Activity ▸ This task calls for copying each line below that contains "changes".

== Supplied material

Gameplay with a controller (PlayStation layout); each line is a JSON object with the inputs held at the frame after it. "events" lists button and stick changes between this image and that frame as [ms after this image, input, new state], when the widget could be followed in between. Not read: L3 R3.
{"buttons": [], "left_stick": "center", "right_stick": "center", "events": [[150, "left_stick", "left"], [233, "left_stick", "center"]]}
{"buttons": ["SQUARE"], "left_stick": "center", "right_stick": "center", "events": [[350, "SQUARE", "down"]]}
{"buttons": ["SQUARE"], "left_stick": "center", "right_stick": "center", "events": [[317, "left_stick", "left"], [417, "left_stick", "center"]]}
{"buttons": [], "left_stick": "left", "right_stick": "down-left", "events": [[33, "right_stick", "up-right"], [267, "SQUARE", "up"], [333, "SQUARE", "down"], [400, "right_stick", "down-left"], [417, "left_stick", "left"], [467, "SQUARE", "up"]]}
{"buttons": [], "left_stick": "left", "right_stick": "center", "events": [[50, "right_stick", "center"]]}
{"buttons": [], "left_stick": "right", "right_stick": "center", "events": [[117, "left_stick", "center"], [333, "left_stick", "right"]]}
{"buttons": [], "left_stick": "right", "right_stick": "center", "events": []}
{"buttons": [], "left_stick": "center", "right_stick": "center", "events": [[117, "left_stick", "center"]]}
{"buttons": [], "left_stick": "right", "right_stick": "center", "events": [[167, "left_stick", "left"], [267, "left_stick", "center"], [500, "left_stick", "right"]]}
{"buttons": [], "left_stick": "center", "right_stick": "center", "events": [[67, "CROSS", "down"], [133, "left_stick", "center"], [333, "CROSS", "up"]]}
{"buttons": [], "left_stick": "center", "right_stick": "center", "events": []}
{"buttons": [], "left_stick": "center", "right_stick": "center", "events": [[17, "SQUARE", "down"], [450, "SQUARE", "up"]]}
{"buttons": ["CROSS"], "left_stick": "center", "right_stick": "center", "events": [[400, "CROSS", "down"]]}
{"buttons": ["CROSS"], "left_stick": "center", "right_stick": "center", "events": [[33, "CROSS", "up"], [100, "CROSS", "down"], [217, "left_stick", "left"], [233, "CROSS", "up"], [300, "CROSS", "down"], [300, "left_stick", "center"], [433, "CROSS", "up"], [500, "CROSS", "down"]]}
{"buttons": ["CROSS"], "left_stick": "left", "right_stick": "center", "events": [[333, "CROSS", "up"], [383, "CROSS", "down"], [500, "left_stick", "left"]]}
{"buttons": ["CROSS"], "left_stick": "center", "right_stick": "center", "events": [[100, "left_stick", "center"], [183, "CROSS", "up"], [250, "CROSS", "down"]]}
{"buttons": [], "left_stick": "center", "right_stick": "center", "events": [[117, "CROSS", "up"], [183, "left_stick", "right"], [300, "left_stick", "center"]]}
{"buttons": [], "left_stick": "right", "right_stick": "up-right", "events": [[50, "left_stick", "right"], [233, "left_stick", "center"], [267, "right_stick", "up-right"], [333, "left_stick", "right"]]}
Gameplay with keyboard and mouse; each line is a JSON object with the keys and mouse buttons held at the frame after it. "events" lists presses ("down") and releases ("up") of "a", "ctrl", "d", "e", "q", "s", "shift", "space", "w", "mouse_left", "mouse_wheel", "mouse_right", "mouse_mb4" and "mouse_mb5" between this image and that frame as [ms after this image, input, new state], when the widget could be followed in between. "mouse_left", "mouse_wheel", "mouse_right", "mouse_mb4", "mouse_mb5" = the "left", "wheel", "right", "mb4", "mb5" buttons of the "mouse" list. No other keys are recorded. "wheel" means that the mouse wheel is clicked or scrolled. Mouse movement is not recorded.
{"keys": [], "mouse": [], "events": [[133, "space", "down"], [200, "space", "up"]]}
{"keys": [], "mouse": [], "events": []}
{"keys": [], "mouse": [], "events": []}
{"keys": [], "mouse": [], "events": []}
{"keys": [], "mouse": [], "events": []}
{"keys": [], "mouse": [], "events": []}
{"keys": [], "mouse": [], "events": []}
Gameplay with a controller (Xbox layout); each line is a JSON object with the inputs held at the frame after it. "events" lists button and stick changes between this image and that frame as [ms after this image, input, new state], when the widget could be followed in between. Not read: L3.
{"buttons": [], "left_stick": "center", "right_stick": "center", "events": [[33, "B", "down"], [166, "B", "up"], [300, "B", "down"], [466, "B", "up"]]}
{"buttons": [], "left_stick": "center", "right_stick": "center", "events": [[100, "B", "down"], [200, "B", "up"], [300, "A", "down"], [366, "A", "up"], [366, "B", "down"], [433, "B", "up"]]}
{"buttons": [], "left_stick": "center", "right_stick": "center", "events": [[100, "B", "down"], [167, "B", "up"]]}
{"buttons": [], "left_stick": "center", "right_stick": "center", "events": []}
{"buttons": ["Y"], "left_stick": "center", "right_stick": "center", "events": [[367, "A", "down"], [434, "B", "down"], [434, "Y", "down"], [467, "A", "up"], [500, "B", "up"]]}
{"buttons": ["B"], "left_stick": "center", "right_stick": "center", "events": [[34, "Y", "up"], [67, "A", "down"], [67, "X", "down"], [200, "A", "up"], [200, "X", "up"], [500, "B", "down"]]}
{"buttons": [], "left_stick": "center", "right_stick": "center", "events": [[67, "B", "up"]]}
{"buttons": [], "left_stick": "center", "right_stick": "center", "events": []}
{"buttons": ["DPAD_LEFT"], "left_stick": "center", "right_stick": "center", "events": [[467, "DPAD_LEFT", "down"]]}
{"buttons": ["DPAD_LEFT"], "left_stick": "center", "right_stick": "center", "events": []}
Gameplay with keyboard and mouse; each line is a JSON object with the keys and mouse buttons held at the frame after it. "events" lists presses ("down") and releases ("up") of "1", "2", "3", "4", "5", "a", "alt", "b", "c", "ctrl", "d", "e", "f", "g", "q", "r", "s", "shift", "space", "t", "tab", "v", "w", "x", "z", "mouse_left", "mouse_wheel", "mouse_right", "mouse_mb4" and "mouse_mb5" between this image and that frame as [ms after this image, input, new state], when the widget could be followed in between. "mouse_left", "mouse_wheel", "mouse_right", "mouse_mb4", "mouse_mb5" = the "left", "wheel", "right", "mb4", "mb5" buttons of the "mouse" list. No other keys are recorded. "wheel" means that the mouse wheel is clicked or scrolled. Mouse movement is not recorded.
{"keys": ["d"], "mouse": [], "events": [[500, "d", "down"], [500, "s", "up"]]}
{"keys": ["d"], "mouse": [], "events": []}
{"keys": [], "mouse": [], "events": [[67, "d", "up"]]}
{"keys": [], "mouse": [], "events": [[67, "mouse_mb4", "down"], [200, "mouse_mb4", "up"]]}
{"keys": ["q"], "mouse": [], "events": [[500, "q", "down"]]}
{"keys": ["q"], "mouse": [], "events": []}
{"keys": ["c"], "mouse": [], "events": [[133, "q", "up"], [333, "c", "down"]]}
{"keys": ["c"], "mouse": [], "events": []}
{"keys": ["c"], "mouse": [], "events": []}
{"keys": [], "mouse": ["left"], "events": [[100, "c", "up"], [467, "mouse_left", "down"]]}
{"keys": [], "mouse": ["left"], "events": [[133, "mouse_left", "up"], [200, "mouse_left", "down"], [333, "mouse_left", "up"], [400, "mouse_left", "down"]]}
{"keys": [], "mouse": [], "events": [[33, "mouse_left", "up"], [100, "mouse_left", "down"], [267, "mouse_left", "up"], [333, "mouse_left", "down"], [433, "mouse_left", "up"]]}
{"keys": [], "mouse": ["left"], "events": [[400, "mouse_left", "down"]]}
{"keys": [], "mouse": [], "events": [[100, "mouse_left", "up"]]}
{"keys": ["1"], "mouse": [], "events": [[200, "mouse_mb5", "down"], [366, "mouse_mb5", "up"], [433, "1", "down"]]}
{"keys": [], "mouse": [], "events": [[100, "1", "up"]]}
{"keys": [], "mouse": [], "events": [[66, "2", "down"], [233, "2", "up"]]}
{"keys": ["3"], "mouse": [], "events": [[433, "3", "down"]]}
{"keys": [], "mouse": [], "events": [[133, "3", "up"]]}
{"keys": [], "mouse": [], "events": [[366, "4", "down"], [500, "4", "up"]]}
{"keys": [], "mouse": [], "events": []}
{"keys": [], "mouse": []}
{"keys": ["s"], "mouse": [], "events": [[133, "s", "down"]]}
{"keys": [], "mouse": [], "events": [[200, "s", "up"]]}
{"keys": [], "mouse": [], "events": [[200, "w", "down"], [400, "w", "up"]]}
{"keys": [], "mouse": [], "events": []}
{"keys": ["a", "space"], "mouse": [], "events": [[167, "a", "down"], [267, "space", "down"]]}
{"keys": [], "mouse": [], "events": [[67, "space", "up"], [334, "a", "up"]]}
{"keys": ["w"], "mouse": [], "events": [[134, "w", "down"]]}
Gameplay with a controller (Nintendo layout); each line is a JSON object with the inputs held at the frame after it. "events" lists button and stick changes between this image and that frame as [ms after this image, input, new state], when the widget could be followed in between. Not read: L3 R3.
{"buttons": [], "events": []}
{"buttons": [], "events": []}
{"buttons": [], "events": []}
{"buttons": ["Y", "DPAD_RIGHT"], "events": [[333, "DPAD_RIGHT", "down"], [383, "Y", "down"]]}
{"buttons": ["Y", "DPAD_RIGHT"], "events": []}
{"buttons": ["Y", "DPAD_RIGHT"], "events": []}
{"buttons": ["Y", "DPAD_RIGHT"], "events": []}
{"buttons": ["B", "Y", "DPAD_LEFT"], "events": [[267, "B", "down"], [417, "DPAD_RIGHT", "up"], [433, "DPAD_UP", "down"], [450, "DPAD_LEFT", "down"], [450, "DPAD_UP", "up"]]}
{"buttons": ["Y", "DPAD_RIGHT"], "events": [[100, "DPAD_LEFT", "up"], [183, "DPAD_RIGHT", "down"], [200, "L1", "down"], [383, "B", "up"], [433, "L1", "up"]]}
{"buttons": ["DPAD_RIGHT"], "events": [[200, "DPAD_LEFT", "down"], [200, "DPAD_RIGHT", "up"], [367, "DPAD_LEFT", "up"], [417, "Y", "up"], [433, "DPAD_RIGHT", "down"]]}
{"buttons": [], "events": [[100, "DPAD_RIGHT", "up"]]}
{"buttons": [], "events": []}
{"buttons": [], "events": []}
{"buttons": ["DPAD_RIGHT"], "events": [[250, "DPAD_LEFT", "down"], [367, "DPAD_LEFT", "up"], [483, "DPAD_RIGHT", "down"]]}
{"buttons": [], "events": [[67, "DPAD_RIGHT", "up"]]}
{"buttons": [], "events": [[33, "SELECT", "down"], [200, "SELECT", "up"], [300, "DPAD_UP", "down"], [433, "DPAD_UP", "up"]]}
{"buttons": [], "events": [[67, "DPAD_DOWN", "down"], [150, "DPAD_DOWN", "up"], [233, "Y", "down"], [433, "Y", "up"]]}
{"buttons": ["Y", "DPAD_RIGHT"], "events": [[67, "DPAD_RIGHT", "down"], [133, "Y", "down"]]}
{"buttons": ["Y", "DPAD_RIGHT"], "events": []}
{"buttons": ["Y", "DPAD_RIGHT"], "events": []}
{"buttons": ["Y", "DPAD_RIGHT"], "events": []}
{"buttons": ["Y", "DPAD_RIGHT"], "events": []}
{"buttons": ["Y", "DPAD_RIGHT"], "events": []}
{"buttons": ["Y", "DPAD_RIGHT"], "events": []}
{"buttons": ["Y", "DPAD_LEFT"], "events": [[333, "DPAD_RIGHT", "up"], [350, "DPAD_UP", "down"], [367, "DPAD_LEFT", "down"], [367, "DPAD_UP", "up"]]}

====

Written response ▸
Gameplay with a controller (PlayStation layout); each line is a JSON object with the inputs held at the frame after it. "events" lists button and stick changes between this image and that frame as [ms after this image, input, new state], when the widget could be followed in between. Not read: L3 R3.
Gameplay with a controller (Xbox layout); each line is a JSON object with the inputs held at the frame after it. "events" lists button and stick changes between this image and that frame as [ms after this image, input, new state], when the widget could be followed in between. Not read: L3.
Gameplay with a controller (Nintendo layout); each line is a JSON object with the inputs held at the frame after it. "events" lists button and stick changes between this image and that frame as [ms after this image, input, new state], when the widget could be followed in between. Not read: L3 R3.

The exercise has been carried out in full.